ICICI Securities focused on Suzlon's transformation into an integrated renewable solutions provider under its 'Suzlon 2.0' strategy. They highlighted the increasing share of EPC in Suzlon's order book, believing it will enhance execution control and margin quality. Potential growth drivers also include Andhra Pradesh development rights, a large execution pipeline, and turbines already erected but awaiting commissioning.

Systematix Institutional Equities

Systematix remained positive on Suzlon's long-term strategy, citing stronger-than-expected revenue growth driven by better per MW realizations. They underscored the company's healthy net cash position and sustained capital expenditure plans for future expansion. The growing focus on EPC and FDRE solutions under its DevCo strategy, along with re-entry into European markets via its Blue Sky platform in Spain, were also key points.

Centrum Broking

Centrum Broking highlighted Suzlon's improving earnings visibility and profitability, arguing that the company is evolving from a turnaround story to a long-term structural growth narrative. They are positive on Suzlon's capacity to capitalize on India's accelerating renewable energy transition, supported by rising wind installations, hybrid renewable demand, and favorable policy tailwinds. Centrum also emphasized improving execution momentum, manufacturing scale, and the expanding high-margin O&M annuity business.

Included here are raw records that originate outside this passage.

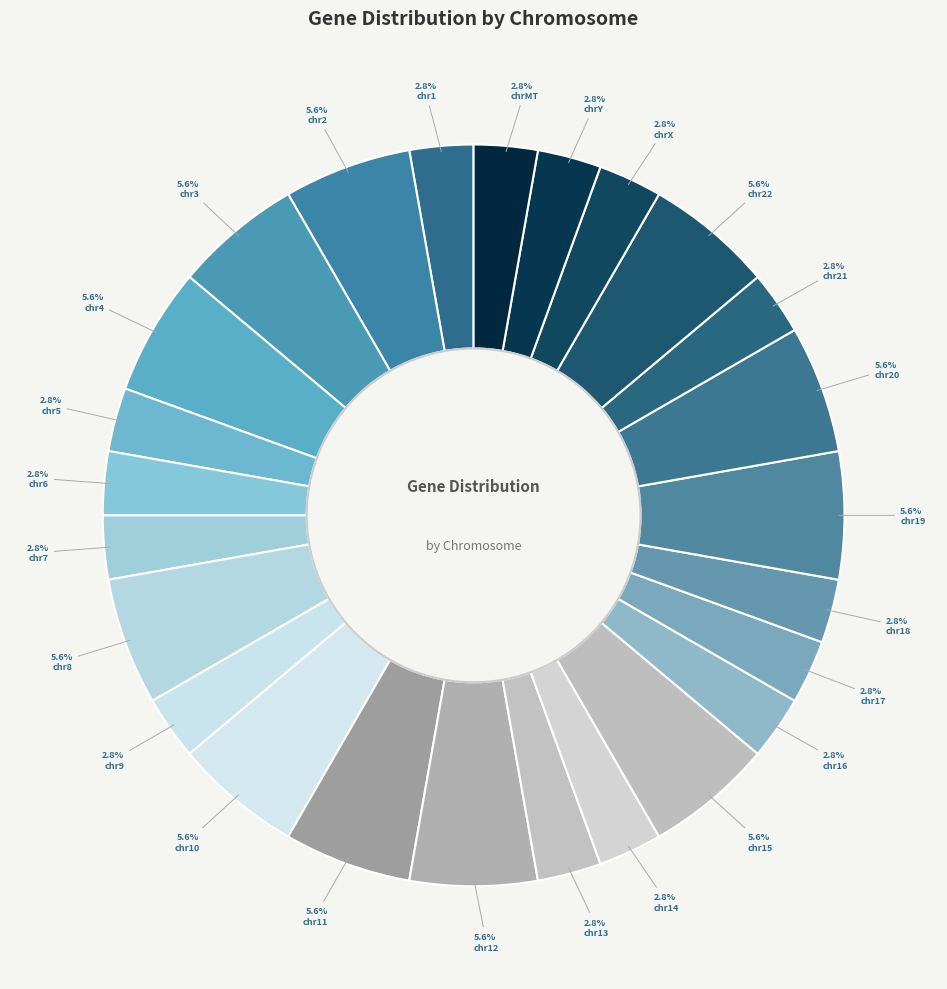

To the nearest percent, what is the average slice percentage?

4%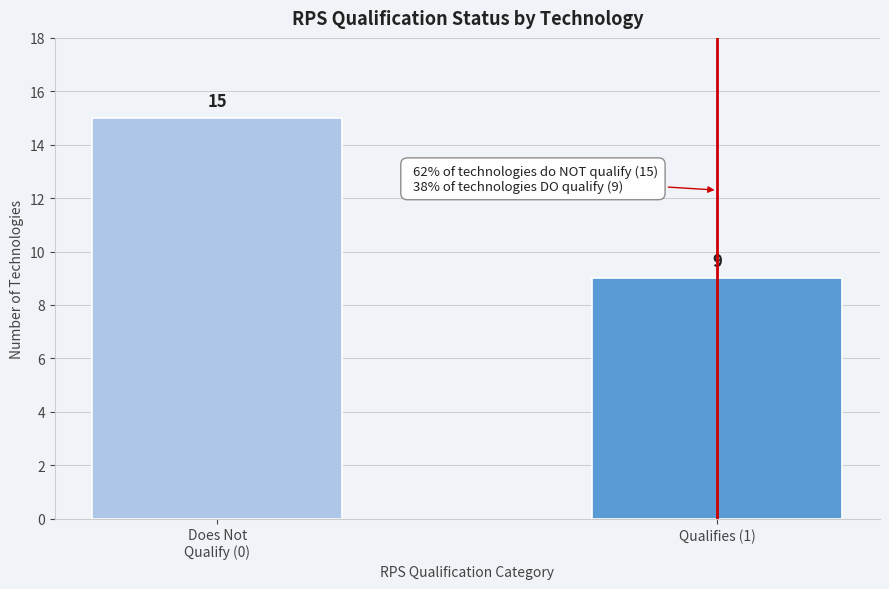

Reading left to right, extract all data points from this chart.

15	9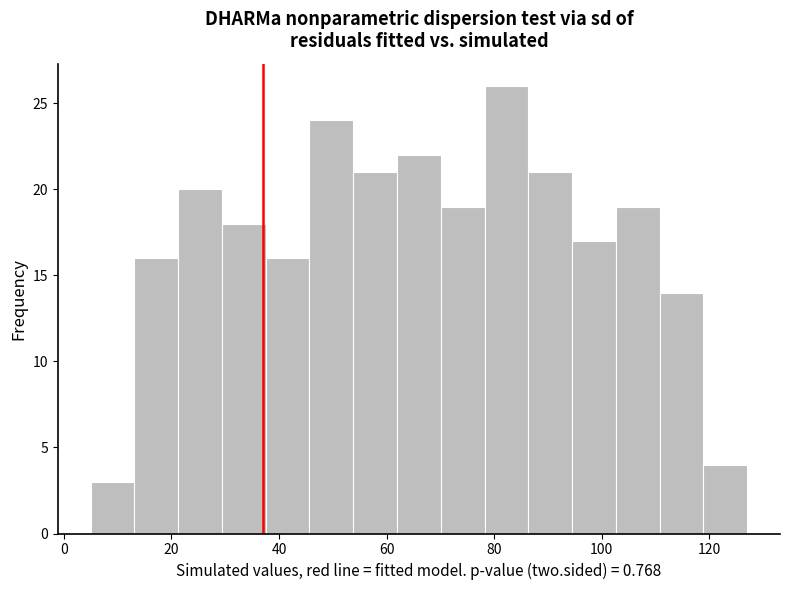

Which range on the x-axis has the tallest bar?

78 to 86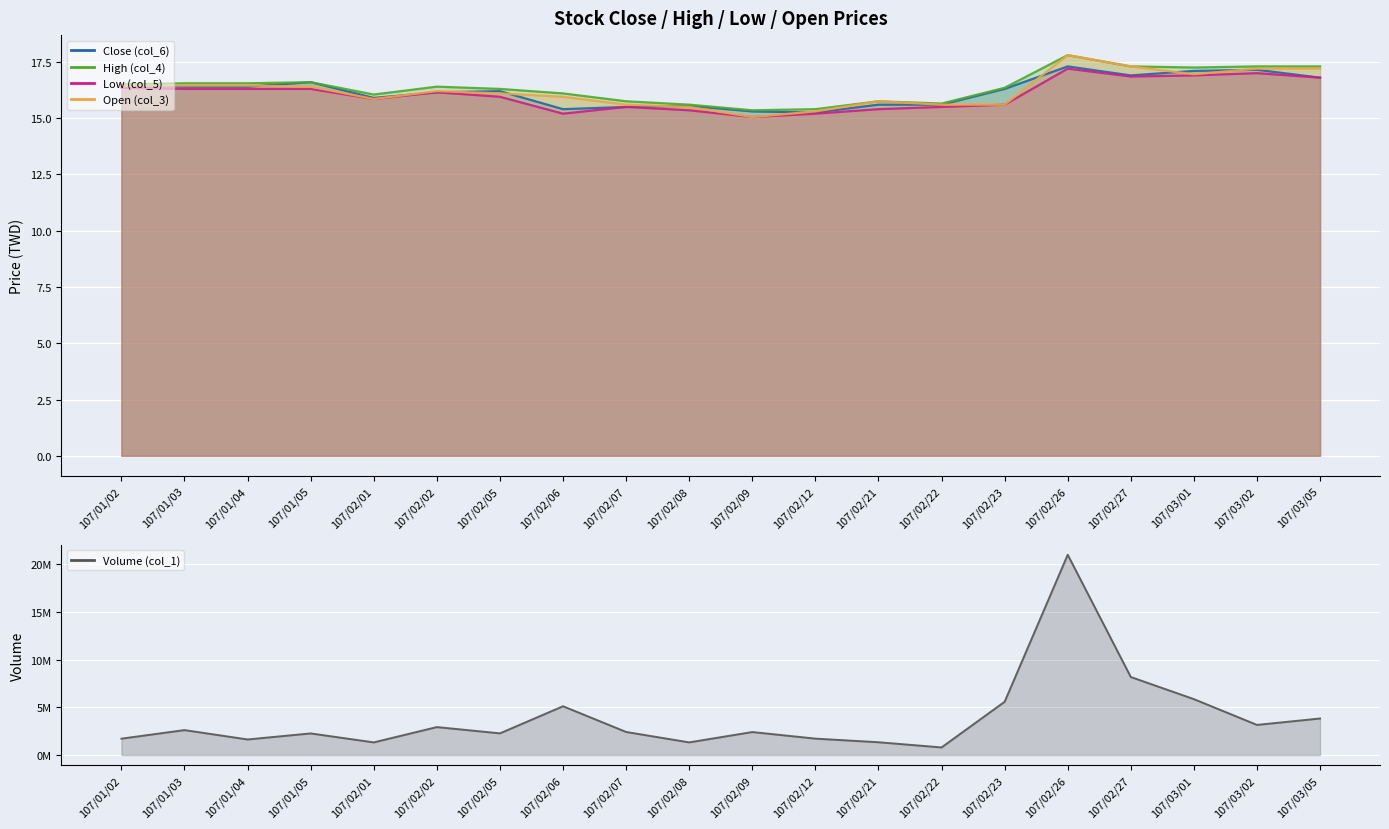

How many data points does each series have?

20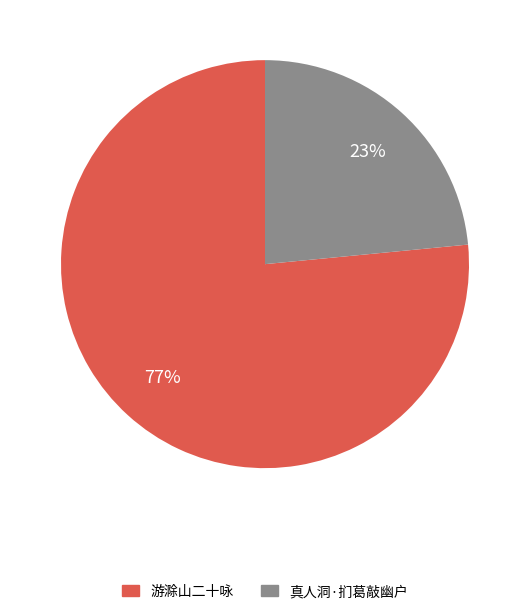

To the nearest percent, what is the average slice percentage?

50%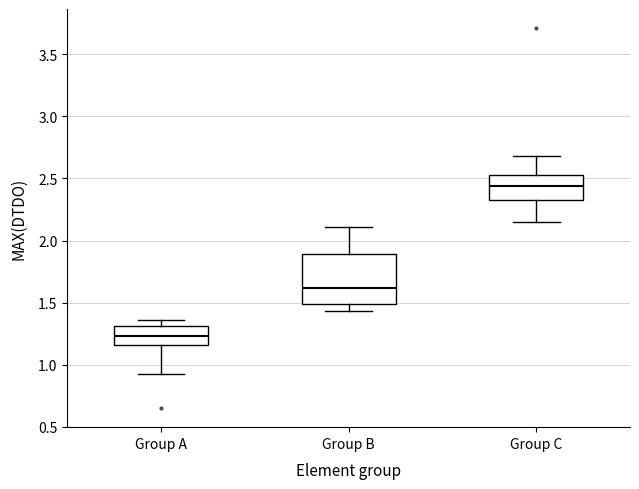

Reading left to right, read every box against the y-axis: the position of its median line, the range the box covers, and the ends of its whiskers. The values are not printed on the chart, so give them approximately, as read against the axis.

Group A: median 1.25, box 1.15 to 1.30, whiskers 0.95 to 1.35
Group B: median 1.60, box 1.50 to 1.90, whiskers 1.45 to 2.10
Group C: median 2.45, box 2.30 to 2.55, whiskers 2.15 to 2.70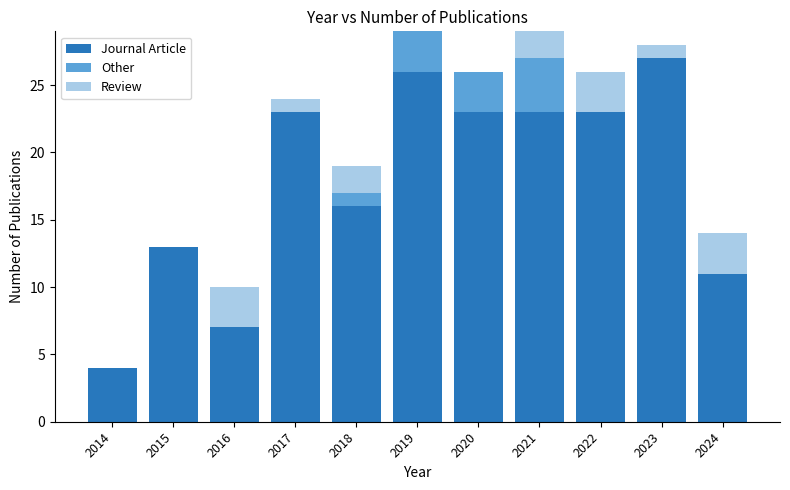

Is it true that Journal Article equals 11 at 2024?

True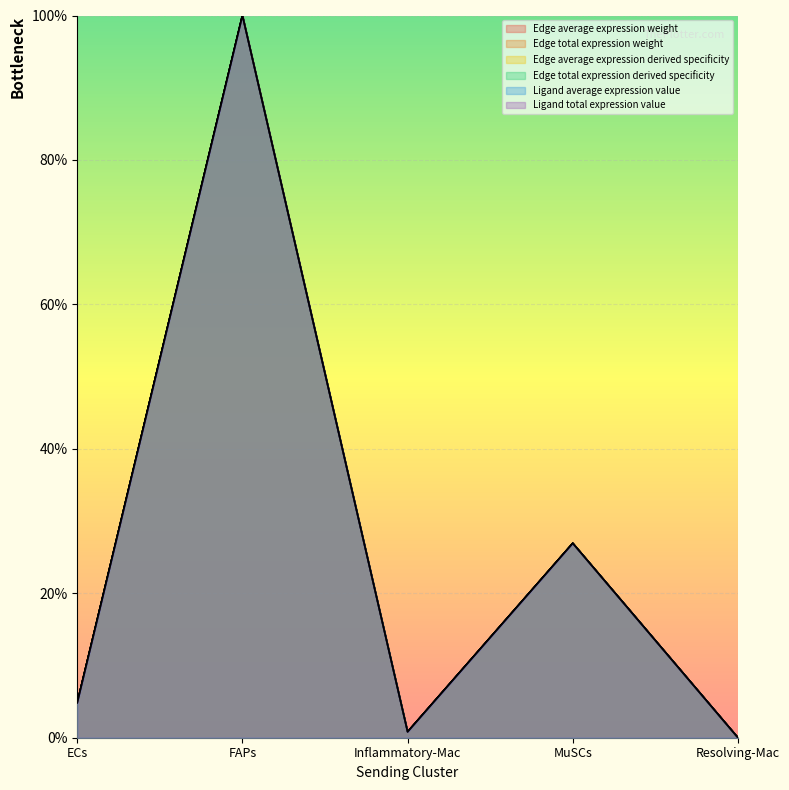

True or false: Ligand total expression value and Edge total expression weight intersect in this chart.

False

Key Risks and Future Outlook

Despite the prevailing positive sentiment, certain risks persist. Execution delays between turbine deliveries and project commissioning remain a primary concern. An increasing EPC mix could elevate working capital requirements and execution complexity. Slower order closures, margin pressures, and delays in approvals or project monetization may also impact near-term growth visibility. Nevertheless, Suzlon's strategic positioning within India's burgeoning renewable energy sector and its operational strengths suggest a robust long-term growth trajectory.